FOUR-MM-LONG VERSUS LONGER IMPLANTS IN AUGMENTED BONE IN ATROPHIC POSTERIOR JAWS: THREE-YEAR POST-LOADING RESULTS FROM A MULTICENTRE RANDOMISED CONTROLLED TRIAL
PURPOSE. To evaluate whether 4-mm-long dental implants could be an alternative to bone augmentation with xenografts and placement of implants of length at least 10 in posterior atrophic jaws.
MATERIALS AND METHODS. Forty patients with atrophic posterior (premolar and molar areas) mandibles having 5 to 6 mm bone height above the mandibular canal and 40 patients with atrophic maxillae having 4 to 5 mm bone height below the maxillary sinus were randomised according to a parallel-group design to receive one to three 4.0-mm-long implants or one to three implants of length at least 10 mm in augmented bone at two centres. All implants had a diameter of 4.0 or 4.5 mm. Mandibles were vertically augmented with interpositional equine bone blocks and resorbable barriers. Implants were placed 4 months after grafting. Maxillary sinuses were augmented with particulated porcine bone via a lateral window covered with resorbable barriers, and implants were placed simultaneously. Implants were not submerged. Four months later, screw-retained reinforced
acrylic restorations were fitted, and replaced after 4 months by definitive screw-retained metal-composite prostheses.

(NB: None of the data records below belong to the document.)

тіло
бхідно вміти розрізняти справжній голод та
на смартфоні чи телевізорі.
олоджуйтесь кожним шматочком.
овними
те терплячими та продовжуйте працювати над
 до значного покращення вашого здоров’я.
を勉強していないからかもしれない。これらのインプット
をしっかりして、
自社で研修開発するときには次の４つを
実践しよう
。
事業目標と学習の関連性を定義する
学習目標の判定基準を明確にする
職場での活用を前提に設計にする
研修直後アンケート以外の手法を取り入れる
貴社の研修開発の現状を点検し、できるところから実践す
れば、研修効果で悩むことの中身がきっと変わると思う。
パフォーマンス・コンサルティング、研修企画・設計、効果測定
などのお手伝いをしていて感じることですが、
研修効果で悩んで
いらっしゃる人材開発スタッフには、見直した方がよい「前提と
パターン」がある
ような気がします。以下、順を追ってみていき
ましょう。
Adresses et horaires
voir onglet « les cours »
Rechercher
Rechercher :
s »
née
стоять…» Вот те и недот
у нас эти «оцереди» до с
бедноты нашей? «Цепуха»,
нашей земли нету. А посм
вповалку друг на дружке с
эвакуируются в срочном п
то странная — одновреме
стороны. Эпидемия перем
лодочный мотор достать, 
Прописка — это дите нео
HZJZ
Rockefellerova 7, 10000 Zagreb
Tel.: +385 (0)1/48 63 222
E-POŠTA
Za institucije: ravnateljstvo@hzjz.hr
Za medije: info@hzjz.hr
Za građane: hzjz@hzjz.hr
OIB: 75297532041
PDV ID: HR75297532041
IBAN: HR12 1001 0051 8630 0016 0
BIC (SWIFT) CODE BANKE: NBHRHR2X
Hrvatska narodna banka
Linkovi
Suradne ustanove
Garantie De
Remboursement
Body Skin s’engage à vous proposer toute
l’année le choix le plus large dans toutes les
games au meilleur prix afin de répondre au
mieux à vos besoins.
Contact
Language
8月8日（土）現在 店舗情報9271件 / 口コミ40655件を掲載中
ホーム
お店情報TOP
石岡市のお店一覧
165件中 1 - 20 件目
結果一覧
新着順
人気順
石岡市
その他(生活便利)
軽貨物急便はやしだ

Patients were followed up to 3 years post-loading. Outcome measures were: prosthesis and implant failures, any complications, and peri-implant marginal bone level changes.
RESULTS. Nine patients dropped out, six from the augmentation group and three from the short implant group. In six augmented mandibles (30%) it was not possible to place implants of length at least 10.0 mm, so shorter implants had to be placed instead. In mandibles, two implants from the augmentation group failed in two patients, versus two 4.0-mm-long implants in two patients from the short implant group. In maxillae, four short implants failed in three patients versus seven long implants in four patients (two long implants and one short implant dropped into the maxillary sinus). Three prostheses on short implants (one mandibular and two maxillary) failed or were placed at a later stage due to implant failure, versus eight prostheses (three mandibular and five maxillary) at augmented sites. There were no statistically significant differences in implant failures (P [Fisher’s exact test] = 0.159; difference in proportion = 0.05; CI 95% -0.11 to 0.21) or prostheses failures (P [Fisher’s exact test] = 0.919; difference in proportion = 0.02; CI 95% -0.14 to 0.18). There were more patients affected by complications in the augmentation group (18 patients affected by 30 complications versus 8 patients affected by 10 complications), but the difference was not statistically significant (P [Fisher’s exact test] = 0.587; difference in proportion = -0.72; CI 95% -0.29 to 0.14). At 3 years post-loading, average peri-implant bone loss was 0.62 mm at 4-mm-long mandibular implants, 0.71 mm at 10-mm or longer mandibular implants, 1.14 mm at short maxillary implants and 0.73 mm at long maxillary implants. The difference was not statistically significant in mandibles (mean difference -0.08 mm, 95% CI -0.37 to 0.20, P [ANCOVA] = 0.568), but was significantin maxillae, with greater bone loss at short implants (mean difference 0.41 mm, 95% CI-0.04 to 0.87, P [ANCOVA] = 0.037).
CONCLUSIONS. Three years after loading, 4.0-mm-long implants yielded similar, if not better, results than longer implants in augmented jaws, but were affected by fewer complications. Hence, short implants may be preferable to bone augmentation, especially in mandibles, since the treatment is less invasive, faster, cheaper, and associated with less morbidity. However, 5- to 10-year post-loading data will be necessary to make reliable recommendations.